SOURCE TEXT >>
*** Begin section ***

GB979D Big Data Analytics Big Data Repository R17.0.1

The Analytics Big Data Repository (ABDR) is a project of the TM Forum, focused on the definition of data entities for specific analytical scenarios identified for the CSP. The ABDR is a concept developed and specified by the TM Forum to support the creation of standardized implementations across operators, and straightforward re-usability of data by ABDR compliant solutions.

At a logical level the ABDR is a data dictionary, defining entities based on analytics scenario considered by the members during development. At an implementation level, the data entity definition provides a high level construct for the data structure/ mechanism to be created to support specific business questions.

Many systems have been designed over time in order to deal with analytics of large sets of data, each with their own objectives and operating environments. Big data analytics (BDA) represents a specific – and novel – set of goals and challenges that lead to particular approaches to projects, data organization and platform criteria.

This Addendum will develop the notion of an ABDR dictionary and explore the specificity of big data analytics, especially with respect to other analytics technologies and approaches such as those related to Enterprise Data Warehouse or Hadoop type platforms. The term ABDR will be used to encompass both organizational and technological related topics since they are intertwined.

*** End section ***

[Stored data entries]
*** Begin section ***

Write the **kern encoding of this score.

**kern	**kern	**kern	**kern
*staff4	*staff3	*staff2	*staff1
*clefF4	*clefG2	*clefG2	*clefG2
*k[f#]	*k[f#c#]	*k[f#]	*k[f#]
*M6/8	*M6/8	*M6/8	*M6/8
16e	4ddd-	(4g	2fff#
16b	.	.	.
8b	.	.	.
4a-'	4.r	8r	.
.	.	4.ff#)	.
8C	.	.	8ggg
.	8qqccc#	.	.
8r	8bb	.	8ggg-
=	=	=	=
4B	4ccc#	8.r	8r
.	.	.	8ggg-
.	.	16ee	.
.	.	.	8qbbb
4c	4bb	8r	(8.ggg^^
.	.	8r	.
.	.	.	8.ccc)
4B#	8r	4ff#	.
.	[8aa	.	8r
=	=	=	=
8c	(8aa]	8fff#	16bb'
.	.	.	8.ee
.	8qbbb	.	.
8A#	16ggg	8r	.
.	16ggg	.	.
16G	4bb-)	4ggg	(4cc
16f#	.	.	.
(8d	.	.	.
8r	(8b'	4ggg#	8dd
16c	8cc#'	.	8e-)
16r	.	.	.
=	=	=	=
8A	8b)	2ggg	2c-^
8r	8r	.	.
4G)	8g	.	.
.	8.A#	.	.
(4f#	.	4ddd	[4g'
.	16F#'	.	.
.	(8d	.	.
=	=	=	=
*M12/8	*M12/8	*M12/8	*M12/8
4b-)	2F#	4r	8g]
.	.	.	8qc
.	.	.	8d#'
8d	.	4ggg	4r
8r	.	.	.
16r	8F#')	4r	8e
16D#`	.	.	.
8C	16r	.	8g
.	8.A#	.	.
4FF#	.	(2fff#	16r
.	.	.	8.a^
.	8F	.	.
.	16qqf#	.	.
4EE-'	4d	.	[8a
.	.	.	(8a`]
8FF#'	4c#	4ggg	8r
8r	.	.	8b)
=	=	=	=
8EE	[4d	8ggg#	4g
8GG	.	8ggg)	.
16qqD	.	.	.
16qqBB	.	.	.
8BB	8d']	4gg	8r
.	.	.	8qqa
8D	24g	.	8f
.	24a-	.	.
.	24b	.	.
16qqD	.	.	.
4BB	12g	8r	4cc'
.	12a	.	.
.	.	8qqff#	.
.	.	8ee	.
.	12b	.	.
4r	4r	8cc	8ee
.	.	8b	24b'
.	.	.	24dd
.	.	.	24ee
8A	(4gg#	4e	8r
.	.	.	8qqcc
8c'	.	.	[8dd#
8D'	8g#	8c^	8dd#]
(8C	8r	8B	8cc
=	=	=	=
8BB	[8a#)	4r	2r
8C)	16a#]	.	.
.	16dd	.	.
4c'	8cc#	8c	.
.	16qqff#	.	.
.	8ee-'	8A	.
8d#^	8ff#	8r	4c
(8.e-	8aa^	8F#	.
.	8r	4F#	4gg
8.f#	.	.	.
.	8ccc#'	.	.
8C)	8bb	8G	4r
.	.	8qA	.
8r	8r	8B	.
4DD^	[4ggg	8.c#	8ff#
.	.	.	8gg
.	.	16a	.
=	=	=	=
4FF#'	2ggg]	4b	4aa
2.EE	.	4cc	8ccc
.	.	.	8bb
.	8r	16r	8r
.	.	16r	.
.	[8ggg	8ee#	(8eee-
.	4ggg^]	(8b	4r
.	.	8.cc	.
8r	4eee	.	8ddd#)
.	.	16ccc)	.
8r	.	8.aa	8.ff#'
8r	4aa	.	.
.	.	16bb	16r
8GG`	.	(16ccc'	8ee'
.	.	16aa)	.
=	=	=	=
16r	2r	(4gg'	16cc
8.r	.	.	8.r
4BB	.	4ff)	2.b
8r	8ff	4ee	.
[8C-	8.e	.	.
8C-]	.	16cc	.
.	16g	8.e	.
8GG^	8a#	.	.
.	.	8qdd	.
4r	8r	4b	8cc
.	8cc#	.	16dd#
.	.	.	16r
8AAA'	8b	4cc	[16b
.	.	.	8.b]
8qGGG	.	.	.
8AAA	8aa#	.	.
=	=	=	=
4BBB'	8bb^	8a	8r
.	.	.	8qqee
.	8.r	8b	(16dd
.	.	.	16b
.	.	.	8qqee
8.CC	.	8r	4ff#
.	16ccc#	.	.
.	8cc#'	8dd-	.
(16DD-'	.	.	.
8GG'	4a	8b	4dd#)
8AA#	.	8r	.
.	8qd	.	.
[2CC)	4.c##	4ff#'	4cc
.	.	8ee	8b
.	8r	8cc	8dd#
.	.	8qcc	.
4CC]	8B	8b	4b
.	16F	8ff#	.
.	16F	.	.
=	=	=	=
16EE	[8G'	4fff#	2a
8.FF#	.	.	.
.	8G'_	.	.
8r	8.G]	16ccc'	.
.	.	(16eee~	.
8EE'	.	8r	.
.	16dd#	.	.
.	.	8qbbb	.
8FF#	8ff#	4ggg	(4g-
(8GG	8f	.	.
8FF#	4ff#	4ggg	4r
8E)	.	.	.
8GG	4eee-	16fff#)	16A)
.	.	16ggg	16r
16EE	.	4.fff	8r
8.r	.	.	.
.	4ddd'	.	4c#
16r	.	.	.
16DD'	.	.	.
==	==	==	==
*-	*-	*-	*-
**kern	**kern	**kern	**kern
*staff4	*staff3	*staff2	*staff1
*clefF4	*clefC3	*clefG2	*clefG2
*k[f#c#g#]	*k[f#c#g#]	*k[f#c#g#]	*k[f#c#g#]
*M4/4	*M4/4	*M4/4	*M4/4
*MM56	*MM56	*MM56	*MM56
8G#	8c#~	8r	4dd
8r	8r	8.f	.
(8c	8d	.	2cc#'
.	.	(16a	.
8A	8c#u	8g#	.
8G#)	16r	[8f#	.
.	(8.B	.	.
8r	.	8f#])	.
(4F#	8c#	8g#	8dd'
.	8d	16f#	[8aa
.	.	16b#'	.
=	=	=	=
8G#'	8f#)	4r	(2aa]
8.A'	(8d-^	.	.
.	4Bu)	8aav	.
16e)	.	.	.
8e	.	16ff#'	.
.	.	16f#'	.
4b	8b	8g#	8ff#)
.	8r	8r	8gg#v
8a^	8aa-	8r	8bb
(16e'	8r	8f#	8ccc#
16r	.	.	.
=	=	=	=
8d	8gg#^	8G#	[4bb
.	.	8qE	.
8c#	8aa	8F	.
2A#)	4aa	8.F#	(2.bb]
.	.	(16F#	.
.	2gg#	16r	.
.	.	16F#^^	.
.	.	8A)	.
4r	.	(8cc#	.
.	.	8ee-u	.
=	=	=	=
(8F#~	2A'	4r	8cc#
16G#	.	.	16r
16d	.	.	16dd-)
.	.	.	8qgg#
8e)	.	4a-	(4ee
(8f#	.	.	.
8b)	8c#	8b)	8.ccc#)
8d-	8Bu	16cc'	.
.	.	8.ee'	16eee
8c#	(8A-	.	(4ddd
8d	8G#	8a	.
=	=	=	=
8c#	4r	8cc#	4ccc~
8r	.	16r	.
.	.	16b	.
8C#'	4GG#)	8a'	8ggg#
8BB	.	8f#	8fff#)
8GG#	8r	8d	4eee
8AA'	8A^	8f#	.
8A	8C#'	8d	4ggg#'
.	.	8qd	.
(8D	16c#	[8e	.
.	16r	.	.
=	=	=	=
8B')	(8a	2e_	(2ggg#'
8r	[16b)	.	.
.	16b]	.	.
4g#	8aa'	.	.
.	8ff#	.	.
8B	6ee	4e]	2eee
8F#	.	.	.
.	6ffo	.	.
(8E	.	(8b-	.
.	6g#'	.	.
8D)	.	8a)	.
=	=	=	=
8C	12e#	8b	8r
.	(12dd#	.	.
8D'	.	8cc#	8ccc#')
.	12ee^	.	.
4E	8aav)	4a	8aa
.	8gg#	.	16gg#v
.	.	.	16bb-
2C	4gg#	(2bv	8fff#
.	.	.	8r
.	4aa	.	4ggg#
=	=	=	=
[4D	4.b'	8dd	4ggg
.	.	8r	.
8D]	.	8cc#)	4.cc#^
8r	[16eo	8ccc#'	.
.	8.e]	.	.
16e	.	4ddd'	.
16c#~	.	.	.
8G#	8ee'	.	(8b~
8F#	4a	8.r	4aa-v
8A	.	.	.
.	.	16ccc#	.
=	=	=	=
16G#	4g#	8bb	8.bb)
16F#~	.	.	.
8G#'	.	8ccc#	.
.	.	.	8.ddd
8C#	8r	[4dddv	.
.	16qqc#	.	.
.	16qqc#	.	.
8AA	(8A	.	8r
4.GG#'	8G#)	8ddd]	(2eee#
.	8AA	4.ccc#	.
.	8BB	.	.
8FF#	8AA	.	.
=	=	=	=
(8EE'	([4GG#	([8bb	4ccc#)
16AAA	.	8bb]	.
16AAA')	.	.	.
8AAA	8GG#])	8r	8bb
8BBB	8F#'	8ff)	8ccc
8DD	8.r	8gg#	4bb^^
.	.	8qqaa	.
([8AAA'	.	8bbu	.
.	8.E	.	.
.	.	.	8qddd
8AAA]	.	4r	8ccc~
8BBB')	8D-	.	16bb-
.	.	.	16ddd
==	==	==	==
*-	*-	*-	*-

*** End section ***

TASKS TO PERFORM >>
**A)** From the Analytics Big Data Repository text, list the three things that, according to it, the goals and challenges of big data analytics lead to particular approaches to.
**B)** According to the Analytics Big Data Repository text, what is the ABDR at a logical level?
**C)** Please carry on the Analytics Big Data Repository text from its last sentence.

PER-TASK ANSWERS >>
**A)**
Projects
Data organization
Platform criteria

**B)** A data dictionary.

**C)**
The Addendum starts with a review of the successive generations of platforms and highlights trade-offs that ABDR architects and users face. The TM Forum has conducted extensive research in the area of Big Data Analytics, and this document, GB979D, builds on that research by illustrating how the main challenges of big data analytics imply new approaches that are emerging as the maturity in this domain develops.

The Addendum will conclude with some considerations on the current trends and perspectives for big data analytics, as this domain is still in an early stage of development.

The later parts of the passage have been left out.